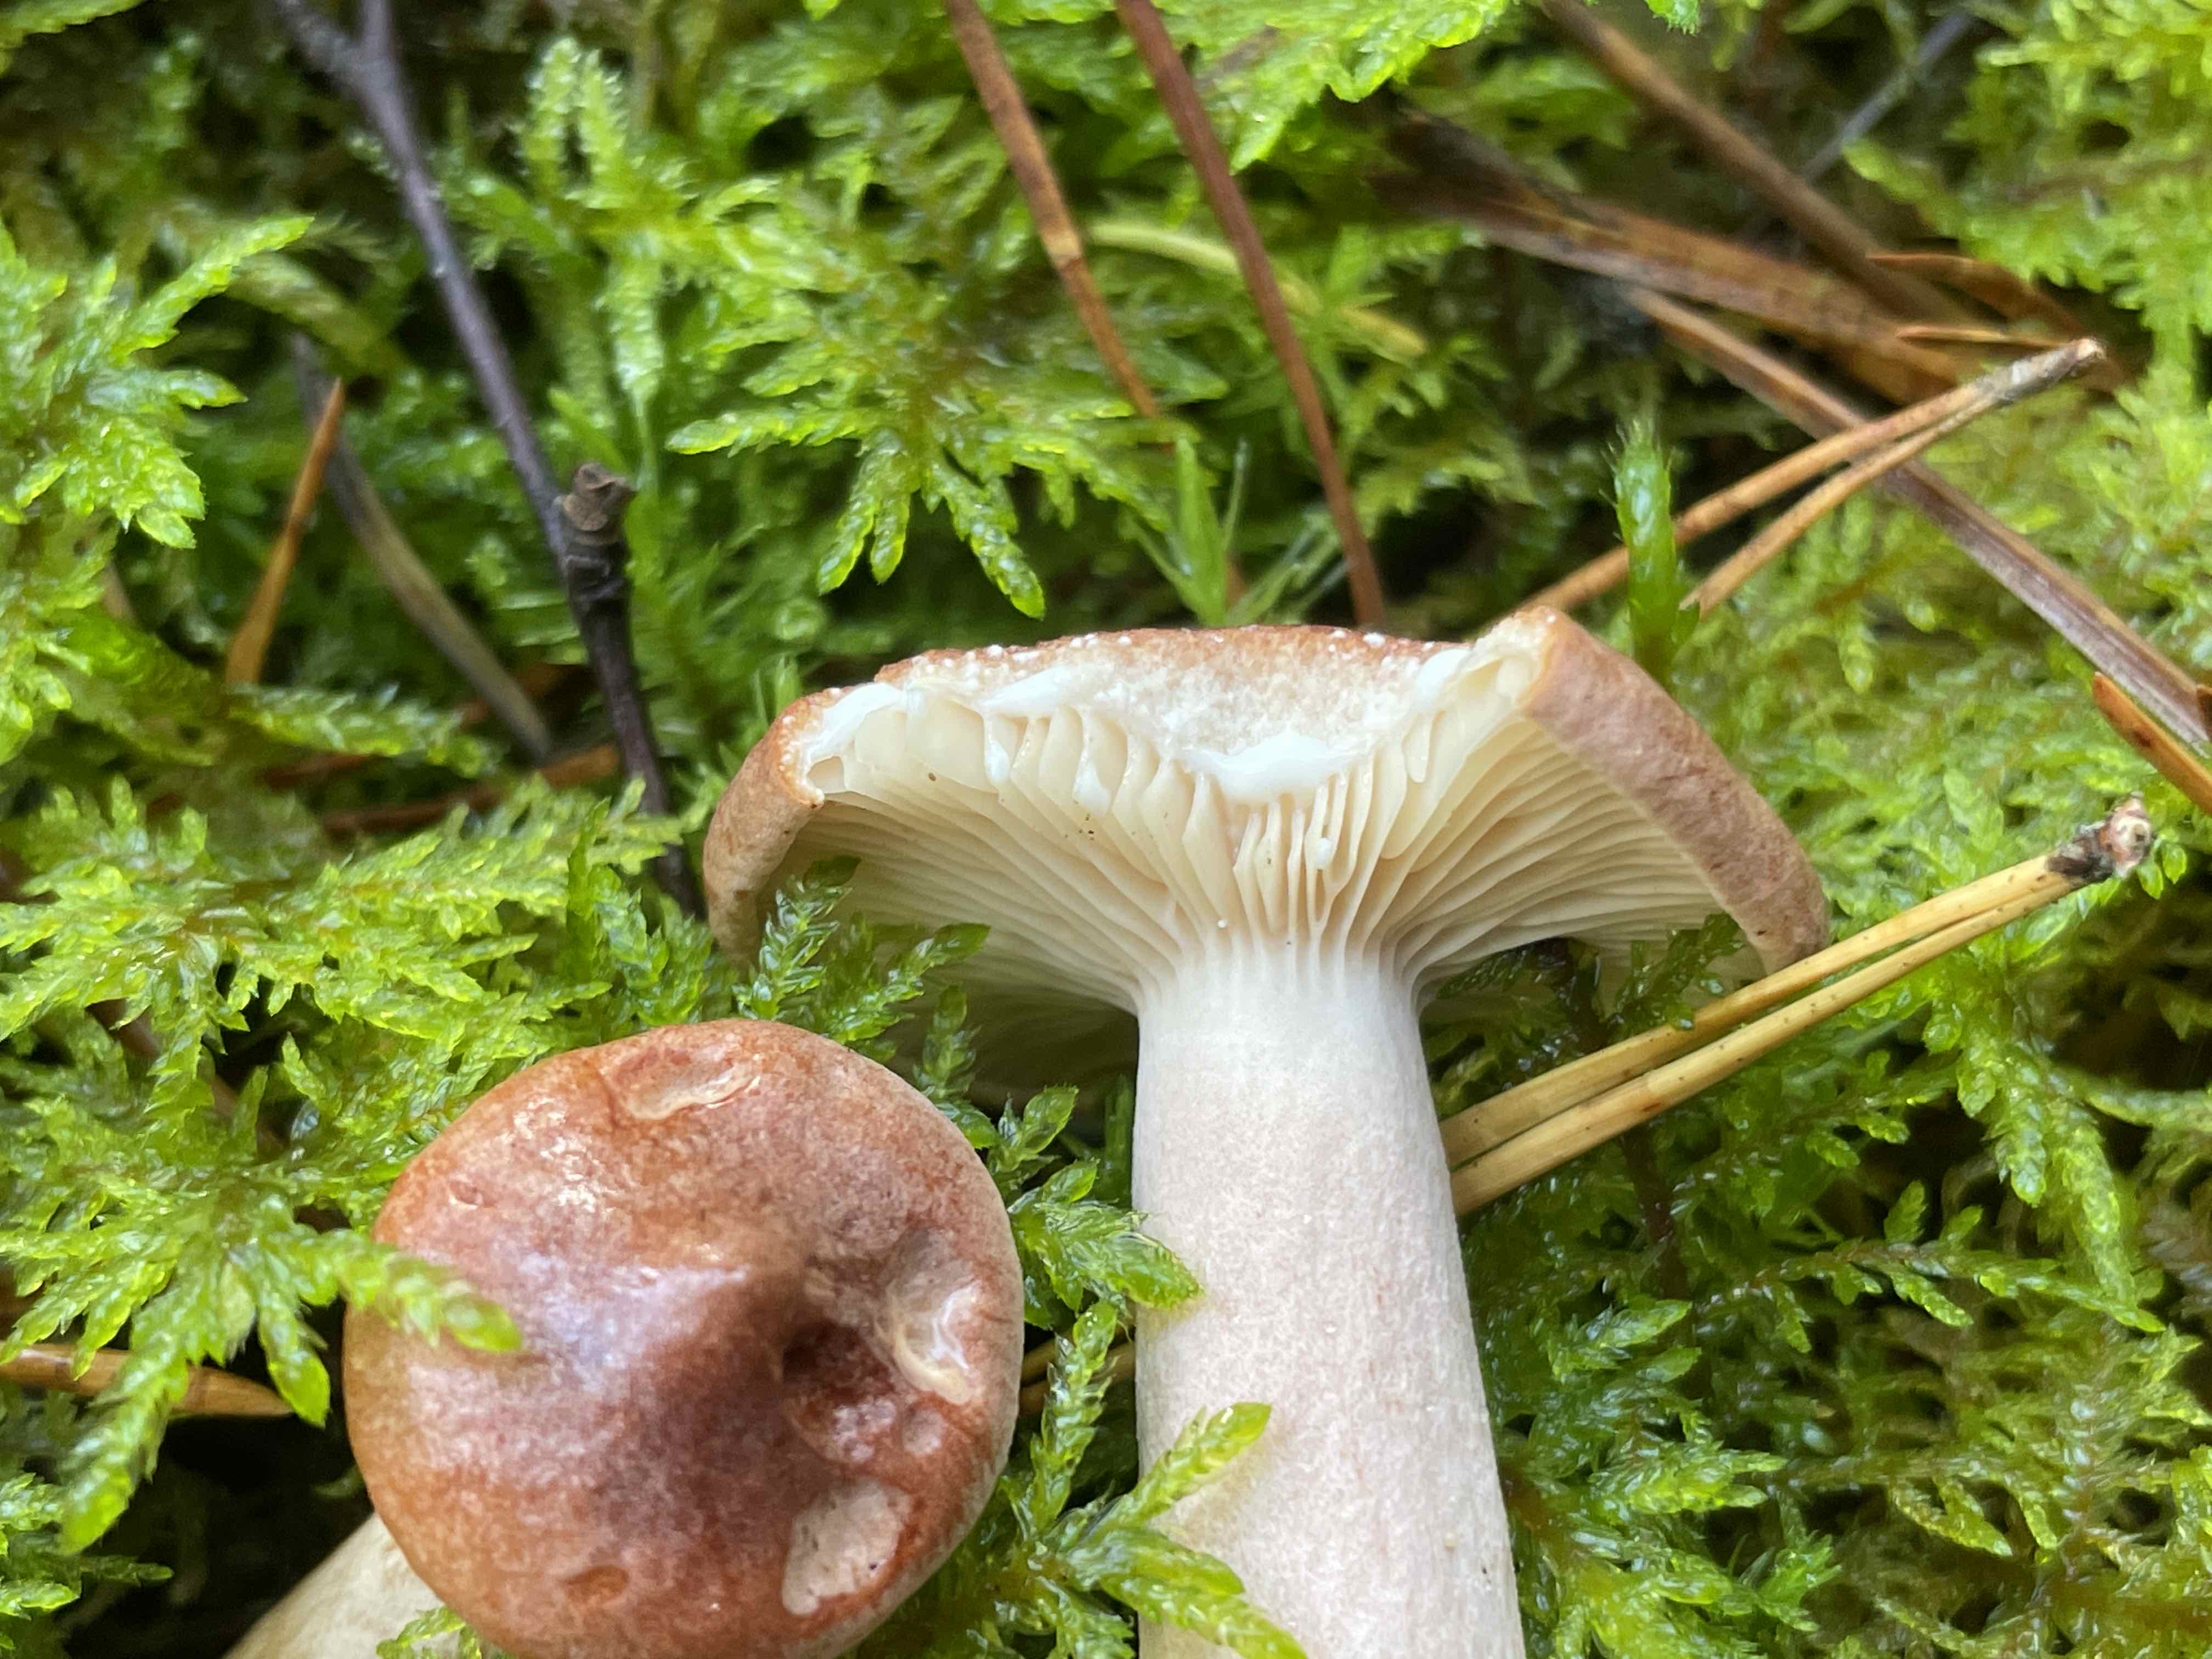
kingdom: Fungi
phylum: Basidiomycota
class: Agaricomycetes
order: Russulales
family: Russulaceae
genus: Lactarius
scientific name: Lactarius rufus
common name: rødbrun mælkehat
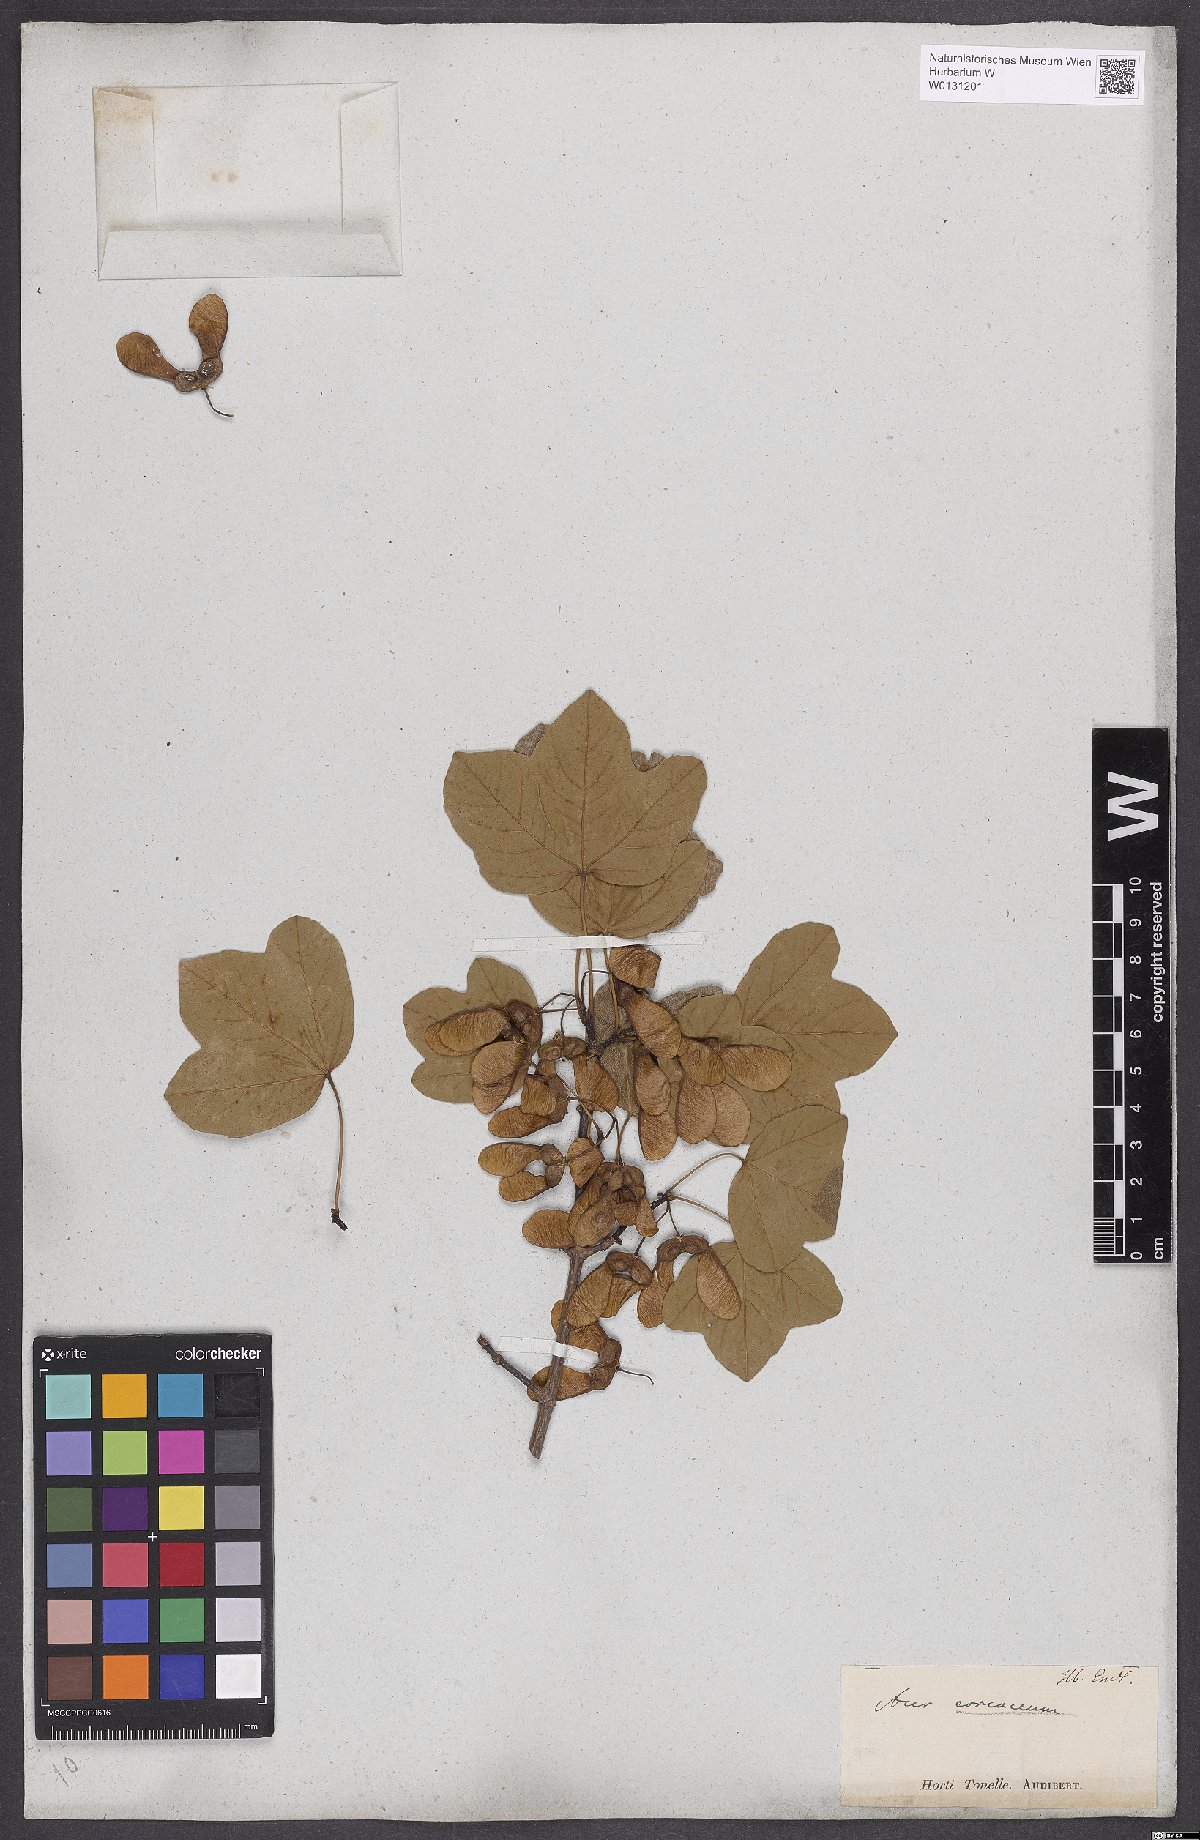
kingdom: Plantae
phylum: Tracheophyta
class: Magnoliopsida
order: Sapindales
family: Aceraceae
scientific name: Aceraceae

◇ ◇ ◇ ◇

WHAT TO DO: Copy every line of text in the records above word for word, leaving out the pictures.

EXERCISE RESPONSE:
kingdom: Fungi
phylum: Basidiomycota
class: Agaricomycetes
order: Russulales
family: Russulaceae
genus: Lactarius
scientific name: Lactarius rufus
common name: rødbrun mælkehat
kingdom: Plantae
phylum: Tracheophyta
class: Magnoliopsida
order: Sapindales
family: Aceraceae
scientific name: Aceraceae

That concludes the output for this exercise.